To do: Update the lines of every record below by replacing each "nieuwsbrief" with "mailinglijst", and leave everything else unchanged.

** Opening Source information block **

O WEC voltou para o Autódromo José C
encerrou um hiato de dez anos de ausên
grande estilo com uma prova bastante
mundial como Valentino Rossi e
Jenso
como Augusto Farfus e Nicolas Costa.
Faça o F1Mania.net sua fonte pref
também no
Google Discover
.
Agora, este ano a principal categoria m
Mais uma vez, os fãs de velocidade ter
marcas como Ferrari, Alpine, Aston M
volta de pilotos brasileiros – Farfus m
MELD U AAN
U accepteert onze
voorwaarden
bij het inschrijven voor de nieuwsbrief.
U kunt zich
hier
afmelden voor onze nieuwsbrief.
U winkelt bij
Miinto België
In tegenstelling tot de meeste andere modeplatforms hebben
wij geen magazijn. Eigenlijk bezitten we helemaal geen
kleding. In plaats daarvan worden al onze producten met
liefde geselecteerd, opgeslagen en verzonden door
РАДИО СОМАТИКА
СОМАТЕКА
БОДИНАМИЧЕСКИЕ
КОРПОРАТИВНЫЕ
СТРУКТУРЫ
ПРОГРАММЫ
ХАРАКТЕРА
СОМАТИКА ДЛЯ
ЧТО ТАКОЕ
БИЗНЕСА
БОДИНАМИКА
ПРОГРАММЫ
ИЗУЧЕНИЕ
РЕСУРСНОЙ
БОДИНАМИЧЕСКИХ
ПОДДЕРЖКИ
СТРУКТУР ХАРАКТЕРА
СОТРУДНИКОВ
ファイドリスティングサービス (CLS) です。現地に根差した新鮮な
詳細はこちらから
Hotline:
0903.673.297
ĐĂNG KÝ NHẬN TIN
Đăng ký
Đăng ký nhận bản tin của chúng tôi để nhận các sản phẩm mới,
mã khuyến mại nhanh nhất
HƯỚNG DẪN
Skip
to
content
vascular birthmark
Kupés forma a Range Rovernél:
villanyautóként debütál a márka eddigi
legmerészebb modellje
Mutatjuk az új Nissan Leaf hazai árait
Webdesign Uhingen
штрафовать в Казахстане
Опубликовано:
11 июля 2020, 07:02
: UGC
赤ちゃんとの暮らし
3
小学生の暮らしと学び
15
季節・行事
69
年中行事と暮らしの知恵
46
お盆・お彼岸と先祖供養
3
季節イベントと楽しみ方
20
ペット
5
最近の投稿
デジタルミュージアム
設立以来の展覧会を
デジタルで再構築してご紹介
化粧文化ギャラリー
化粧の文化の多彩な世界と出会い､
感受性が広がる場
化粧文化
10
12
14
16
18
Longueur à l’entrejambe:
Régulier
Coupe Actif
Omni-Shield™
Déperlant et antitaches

** Closing Source information block **

Result:
O WEC voltou para o Autódromo José C
encerrou um hiato de dez anos de ausên
grande estilo com uma prova bastante
mundial como Valentino Rossi e
Jenso
como Augusto Farfus e Nicolas Costa.
Faça o F1Mania.net sua fonte pref
também no
Google Discover
.
Agora, este ano a principal categoria m
Mais uma vez, os fãs de velocidade ter
marcas como Ferrari, Alpine, Aston M
volta de pilotos brasileiros – Farfus m
MELD U AAN
U accepteert onze
voorwaarden
bij het inschrijven voor de mailinglijst.
U kunt zich
hier
afmelden voor onze mailinglijst.
U winkelt bij
Miinto België
In tegenstelling tot de meeste andere modeplatforms hebben
wij geen magazijn. Eigenlijk bezitten we helemaal geen
kleding. In plaats daarvan worden al onze producten met
liefde geselecteerd, opgeslagen en verzonden door
РАДИО СОМАТИКА
СОМАТЕКА
БОДИНАМИЧЕСКИЕ
КОРПОРАТИВНЫЕ
СТРУКТУРЫ
ПРОГРАММЫ
ХАРАКТЕРА
СОМАТИКА ДЛЯ
ЧТО ТАКОЕ
БИЗНЕСА
БОДИНАМИКА
ПРОГРАММЫ
ИЗУЧЕНИЕ
РЕСУРСНОЙ
БОДИНАМИЧЕСКИХ
ПОДДЕРЖКИ
СТРУКТУР ХАРАКТЕРА
СОТРУДНИКОВ
ファイドリスティングサービス (CLS) です。現地に根差した新鮮な
詳細はこちらから
Hotline:
0903.673.297
ĐĂNG KÝ NHẬN TIN
Đăng ký
Đăng ký nhận bản tin của chúng tôi để nhận các sản phẩm mới,
mã khuyến mại nhanh nhất
HƯỚNG DẪN
Skip
to
content
vascular birthmark
Kupés forma a Range Rovernél:
villanyautóként debütál a márka eddigi
legmerészebb modellje
Mutatjuk az új Nissan Leaf hazai árait
Webdesign Uhingen
штрафовать в Казахстане
Опубликовано:
11 июля 2020, 07:02
: UGC
赤ちゃんとの暮らし
3
小学生の暮らしと学び
15
季節・行事
69
年中行事と暮らしの知恵
46
お盆・お彼岸と先祖供養
3
季節イベントと楽しみ方
20
ペット
5
最近の投稿
デジタルミュージアム
設立以来の展覧会を
デジタルで再構築してご紹介
化粧文化ギャラリー
化粧の文化の多彩な世界と出会い､
感受性が広がる場
化粧文化
10
12
14
16
18
Longueur à l’entrejambe:
Régulier
Coupe Actif
Omni-Shield™
Déperlant et antitaches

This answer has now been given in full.